## DOCUMENT EXCERPT:
========================================

I am aware that canon as presented in the Silmarillion is not always the same as how it ended up in the final version of the legendarium, but I think we can deal with that as it comes up and the Silmarillion is the most accessible place to start (and is what I'm rereading now).
So, my proposal is that we talk this pretty slowly and take our time to digest and discuss things as they come up. I'm imagining something like a chapter/section every few days.
Without further ado, here are my thoughts on the first chunk of the text. The intent, if it isn't clear, is to start a discussion: you're supposed to bring up other things you found interesting in the reading as well as respond to what I'm saying. I'm trying to be fairly comprehensive in this first post to suggest as many topics for discussion as possible, but obviously you can/should bring up one thing at a time if you want.
Week One: Front Matter, Part One
I'm using the ebook I bought off Amazon, which corresponds to the second edition (with a Preface by Christopher Tolkien from 1999). In particular, this edition has a section titled "From a Letter by J.R.R. Tolkien to Milton Waldman, 1951" which starts "My dear Milton". As I'll explain in a moment, I think for our purposes it's important to start with this instead of just jumping into the Ainulindale. If we want to spend roughly a week on each chapter of the Quenta Silmarillion, the front matter is way too long and we should spend a while on it. Luckily, the letter is divided into several parts so this should work fine. So, I suggest you read the Foreward, Preface to the Second Edition, and "From a Letter by J.R.R. Tolkien to Milton Waldman, 1951", until you get to the first break (stopping before the paragraph starting "The cycles begin with a cosmogonical myth..."). This is around 3000 words so should be manageable.
(In case it wasn't obvious, you're supposed to go read this, think about it for a few minutes, then come back here.)
So, what are we looking at? First off, the Foreword--not written by JRR Tolkien himself but by his son Christopher. Quick timeline recap: The Hobbit was published in 1937, Lord of the Rings in 1954-5. Tolkien died in 1973, and this was published in 1977. So it was published posthumously, but more than that it was assembled from many different versions and different parts of it were more or less incomplete. This means, I think, that we should, or at least can, think about the structure of the Silmarillion in addition to just its content. Not only will it transpire that the different parts of the Silmarillion were written in-universe at different times and for different authors, they were also written in reality (Primary Reality, to use JRR Tolkien's term) at different times and in different modes of writing, and then they were assembled by Christopher Tolkien (for the gory details, see the 10-volume History of Middle-earth, which I intend to get around to one of these days).

========================================

## RECORDED DATA:
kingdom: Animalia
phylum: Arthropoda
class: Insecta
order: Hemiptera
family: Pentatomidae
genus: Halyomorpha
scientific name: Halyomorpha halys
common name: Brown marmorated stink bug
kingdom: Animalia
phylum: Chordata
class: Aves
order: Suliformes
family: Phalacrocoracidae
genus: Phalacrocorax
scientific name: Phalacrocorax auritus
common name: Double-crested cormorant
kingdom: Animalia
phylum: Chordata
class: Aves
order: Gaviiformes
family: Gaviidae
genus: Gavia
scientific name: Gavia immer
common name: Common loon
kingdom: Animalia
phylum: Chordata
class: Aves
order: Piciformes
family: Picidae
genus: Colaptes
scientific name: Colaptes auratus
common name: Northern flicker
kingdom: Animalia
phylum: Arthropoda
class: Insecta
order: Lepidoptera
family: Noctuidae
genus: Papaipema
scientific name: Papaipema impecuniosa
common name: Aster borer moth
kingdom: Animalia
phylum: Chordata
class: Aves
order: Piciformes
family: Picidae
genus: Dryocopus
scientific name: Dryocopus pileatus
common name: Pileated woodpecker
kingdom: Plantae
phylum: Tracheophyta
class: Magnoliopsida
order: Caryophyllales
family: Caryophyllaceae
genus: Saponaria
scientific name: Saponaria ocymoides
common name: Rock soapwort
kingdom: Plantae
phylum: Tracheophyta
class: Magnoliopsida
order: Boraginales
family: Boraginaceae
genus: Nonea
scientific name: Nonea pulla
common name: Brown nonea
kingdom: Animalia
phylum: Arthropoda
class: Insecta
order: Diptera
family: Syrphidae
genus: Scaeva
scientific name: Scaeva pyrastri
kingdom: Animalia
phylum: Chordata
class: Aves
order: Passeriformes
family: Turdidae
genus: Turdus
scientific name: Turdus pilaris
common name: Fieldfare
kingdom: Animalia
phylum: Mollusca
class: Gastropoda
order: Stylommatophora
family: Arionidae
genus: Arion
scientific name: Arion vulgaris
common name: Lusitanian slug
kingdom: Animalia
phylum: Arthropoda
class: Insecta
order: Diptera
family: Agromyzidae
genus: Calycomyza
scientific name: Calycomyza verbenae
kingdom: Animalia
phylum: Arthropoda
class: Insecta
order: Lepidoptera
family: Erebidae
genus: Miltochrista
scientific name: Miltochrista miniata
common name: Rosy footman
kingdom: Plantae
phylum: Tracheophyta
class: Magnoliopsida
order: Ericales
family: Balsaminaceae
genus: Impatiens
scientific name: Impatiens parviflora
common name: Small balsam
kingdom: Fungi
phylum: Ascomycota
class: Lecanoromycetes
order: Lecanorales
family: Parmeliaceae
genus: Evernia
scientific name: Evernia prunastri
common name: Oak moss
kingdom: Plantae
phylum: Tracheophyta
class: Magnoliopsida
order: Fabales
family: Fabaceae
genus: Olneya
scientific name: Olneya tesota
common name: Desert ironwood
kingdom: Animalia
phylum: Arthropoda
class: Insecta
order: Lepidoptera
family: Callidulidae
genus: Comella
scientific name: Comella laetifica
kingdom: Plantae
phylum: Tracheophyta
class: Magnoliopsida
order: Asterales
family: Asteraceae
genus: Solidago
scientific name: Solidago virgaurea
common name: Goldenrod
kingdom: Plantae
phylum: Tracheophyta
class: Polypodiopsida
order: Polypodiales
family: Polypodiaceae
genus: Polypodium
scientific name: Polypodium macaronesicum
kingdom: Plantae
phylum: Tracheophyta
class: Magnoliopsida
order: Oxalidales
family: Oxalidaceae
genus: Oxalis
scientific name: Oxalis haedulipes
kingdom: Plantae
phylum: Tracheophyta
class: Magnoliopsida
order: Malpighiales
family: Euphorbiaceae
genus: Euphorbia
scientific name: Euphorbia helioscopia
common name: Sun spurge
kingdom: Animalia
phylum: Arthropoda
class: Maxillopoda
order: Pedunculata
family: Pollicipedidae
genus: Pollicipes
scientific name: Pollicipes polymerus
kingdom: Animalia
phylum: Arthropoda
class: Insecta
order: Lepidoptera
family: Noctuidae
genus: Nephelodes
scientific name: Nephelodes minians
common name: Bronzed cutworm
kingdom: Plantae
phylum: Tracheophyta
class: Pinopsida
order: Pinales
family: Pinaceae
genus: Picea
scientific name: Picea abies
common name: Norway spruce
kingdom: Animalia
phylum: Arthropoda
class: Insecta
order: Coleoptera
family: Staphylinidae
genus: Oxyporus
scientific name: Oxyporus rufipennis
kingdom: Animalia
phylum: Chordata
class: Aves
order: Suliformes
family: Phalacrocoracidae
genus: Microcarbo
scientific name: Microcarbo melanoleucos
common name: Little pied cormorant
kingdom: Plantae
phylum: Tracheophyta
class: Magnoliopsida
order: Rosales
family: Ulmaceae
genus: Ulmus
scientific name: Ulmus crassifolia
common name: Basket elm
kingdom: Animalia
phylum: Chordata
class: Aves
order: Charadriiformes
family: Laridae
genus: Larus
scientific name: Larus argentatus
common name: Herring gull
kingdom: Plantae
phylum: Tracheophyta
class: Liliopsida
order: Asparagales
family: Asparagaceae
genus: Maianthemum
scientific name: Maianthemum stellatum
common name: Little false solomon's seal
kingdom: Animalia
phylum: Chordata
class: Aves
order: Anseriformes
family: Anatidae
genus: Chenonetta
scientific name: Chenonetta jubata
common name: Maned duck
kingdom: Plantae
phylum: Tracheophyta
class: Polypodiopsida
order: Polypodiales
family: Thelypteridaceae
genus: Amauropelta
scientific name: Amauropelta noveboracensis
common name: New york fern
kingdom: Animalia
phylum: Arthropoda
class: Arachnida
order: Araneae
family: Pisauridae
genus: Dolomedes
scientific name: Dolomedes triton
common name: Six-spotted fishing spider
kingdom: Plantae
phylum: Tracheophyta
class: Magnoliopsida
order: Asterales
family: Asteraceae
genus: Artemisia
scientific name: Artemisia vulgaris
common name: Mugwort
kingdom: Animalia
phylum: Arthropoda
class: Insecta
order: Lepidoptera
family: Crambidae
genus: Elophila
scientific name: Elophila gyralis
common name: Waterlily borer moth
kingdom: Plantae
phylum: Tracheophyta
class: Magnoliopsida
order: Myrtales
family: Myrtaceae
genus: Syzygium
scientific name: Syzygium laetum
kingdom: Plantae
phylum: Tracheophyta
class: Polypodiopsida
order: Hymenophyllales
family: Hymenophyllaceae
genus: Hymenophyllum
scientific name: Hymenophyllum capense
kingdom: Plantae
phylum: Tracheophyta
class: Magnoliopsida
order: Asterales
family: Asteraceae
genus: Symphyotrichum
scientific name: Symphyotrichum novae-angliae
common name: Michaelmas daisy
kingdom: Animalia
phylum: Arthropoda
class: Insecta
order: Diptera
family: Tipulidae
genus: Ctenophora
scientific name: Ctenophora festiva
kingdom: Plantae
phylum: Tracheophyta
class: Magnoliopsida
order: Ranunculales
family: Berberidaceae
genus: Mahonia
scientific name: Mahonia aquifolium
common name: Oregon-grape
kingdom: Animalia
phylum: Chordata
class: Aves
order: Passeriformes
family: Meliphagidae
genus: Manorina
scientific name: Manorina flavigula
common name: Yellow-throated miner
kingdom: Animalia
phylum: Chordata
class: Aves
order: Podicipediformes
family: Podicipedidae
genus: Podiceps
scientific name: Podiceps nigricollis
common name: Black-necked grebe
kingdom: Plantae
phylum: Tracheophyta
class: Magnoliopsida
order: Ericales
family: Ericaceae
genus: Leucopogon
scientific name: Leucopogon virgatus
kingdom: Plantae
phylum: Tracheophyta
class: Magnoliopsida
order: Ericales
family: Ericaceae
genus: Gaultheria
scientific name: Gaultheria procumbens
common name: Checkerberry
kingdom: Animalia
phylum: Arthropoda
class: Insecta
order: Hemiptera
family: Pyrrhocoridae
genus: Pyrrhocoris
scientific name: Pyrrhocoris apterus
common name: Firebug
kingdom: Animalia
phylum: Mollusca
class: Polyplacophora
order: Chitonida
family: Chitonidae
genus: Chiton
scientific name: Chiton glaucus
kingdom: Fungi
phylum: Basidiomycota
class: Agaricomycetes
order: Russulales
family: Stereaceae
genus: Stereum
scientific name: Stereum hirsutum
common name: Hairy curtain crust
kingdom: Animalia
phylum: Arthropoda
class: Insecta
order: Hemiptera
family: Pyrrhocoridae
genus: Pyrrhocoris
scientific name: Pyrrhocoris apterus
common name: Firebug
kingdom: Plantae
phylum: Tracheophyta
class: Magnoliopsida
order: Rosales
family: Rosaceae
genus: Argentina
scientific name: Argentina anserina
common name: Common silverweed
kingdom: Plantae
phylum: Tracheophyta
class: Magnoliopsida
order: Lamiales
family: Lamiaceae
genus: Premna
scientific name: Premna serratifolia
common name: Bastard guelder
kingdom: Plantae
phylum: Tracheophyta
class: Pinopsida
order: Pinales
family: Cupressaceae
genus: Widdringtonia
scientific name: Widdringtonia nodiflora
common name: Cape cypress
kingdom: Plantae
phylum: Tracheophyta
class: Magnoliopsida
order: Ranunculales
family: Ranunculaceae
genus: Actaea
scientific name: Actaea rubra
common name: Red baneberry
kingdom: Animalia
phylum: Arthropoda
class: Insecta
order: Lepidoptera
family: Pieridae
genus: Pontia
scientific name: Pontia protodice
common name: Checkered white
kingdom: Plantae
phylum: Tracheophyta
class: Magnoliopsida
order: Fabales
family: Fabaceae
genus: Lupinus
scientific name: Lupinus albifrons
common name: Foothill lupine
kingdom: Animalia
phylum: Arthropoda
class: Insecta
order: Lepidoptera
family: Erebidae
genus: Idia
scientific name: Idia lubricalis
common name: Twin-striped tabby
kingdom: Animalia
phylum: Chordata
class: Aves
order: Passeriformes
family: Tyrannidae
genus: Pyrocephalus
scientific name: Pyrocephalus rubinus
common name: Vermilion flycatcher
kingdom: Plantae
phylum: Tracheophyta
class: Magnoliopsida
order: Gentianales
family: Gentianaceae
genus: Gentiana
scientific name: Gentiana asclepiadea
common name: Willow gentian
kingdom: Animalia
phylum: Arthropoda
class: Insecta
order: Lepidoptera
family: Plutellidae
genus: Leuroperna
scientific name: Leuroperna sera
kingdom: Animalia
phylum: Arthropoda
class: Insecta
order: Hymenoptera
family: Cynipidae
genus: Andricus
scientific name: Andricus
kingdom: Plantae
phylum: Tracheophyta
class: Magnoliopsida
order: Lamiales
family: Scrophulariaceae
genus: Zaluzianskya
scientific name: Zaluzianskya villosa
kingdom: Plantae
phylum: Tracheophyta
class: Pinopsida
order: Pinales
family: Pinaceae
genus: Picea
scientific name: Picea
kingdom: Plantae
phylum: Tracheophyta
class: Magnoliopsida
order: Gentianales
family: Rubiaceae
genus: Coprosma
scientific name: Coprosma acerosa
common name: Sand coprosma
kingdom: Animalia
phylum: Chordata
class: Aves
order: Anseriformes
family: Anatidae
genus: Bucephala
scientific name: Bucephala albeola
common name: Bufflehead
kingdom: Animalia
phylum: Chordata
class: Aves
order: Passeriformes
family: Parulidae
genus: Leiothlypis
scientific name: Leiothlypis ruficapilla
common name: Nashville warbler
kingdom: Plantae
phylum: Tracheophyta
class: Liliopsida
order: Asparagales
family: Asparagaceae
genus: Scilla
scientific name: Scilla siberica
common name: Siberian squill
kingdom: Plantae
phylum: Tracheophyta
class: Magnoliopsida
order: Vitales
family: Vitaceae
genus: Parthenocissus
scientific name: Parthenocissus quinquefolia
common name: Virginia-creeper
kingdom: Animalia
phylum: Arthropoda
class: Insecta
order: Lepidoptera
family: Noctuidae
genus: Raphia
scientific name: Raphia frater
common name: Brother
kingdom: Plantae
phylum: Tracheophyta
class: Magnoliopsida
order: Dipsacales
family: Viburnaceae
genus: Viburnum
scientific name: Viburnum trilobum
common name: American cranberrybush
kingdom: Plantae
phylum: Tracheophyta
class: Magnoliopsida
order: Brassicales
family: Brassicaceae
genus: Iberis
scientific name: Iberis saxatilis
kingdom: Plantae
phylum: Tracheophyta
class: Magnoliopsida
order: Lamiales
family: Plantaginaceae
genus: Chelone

========================================

## REQUIREMENT 1:
Answer these questions from the Silmarillion reading post:
(a) What year is Christopher Tolkien's Preface in the edition the writer uses from?
(b) Readers should stop before the paragraph beginning with what words?
(c) In what year was The Hobbit published?
## REQUIREMENT 2:
List each distinct year or span of years mentioned in the Silmarillion reading post.
## REQUIREMENT 3:
Write the next part of the Silmarillion reading post, starting after its final sentence.
The items have no connection to the Silmarillion reading post.

## TASK RESPONSE 1:
(a) 1999
(b) "The cycles begin with a cosmogonical myth..."
(c) 1937

## TASK RESPONSE 2:
1999, 1951, 1937, 1954-5, 1973, 1977

## TASK RESPONSE 3:
As a relative outsider to the Tolkien fandom, it seems to me like these different levels (a whole fictional history with multiple fictional authors with differing motives and levels of knowledge, written over many years by Tolkien even as his conceptions of Middle-earth kept changing) are a big part of why people can get so into the whole thing. (Plus how seriously everyone involved takes themselves is just really endearing. How can you not love someone who can write a sentence like this with a straight face: "Moreover the old legends (‘old’ now not only in their derivation from the remote First Age, but also in terms of my father’s life) became the vehicle and depository of his profoundest reflections.")
Besides this, there are a few things that jump out at me in terms of how we should treat the text to follow:
In his later writing mythology and poetry sank down behind his theological and philosophical preoccupations: from which arose incompatibilities of tone.
Christopher is making a value judgement here, which we're free to ignore or not. But this is already telling us that Tolkien meant for us to take the text seriously: it has theological and philosophical content. Obviously we can do close readings of whatever we want, but we should expect them to yield results here.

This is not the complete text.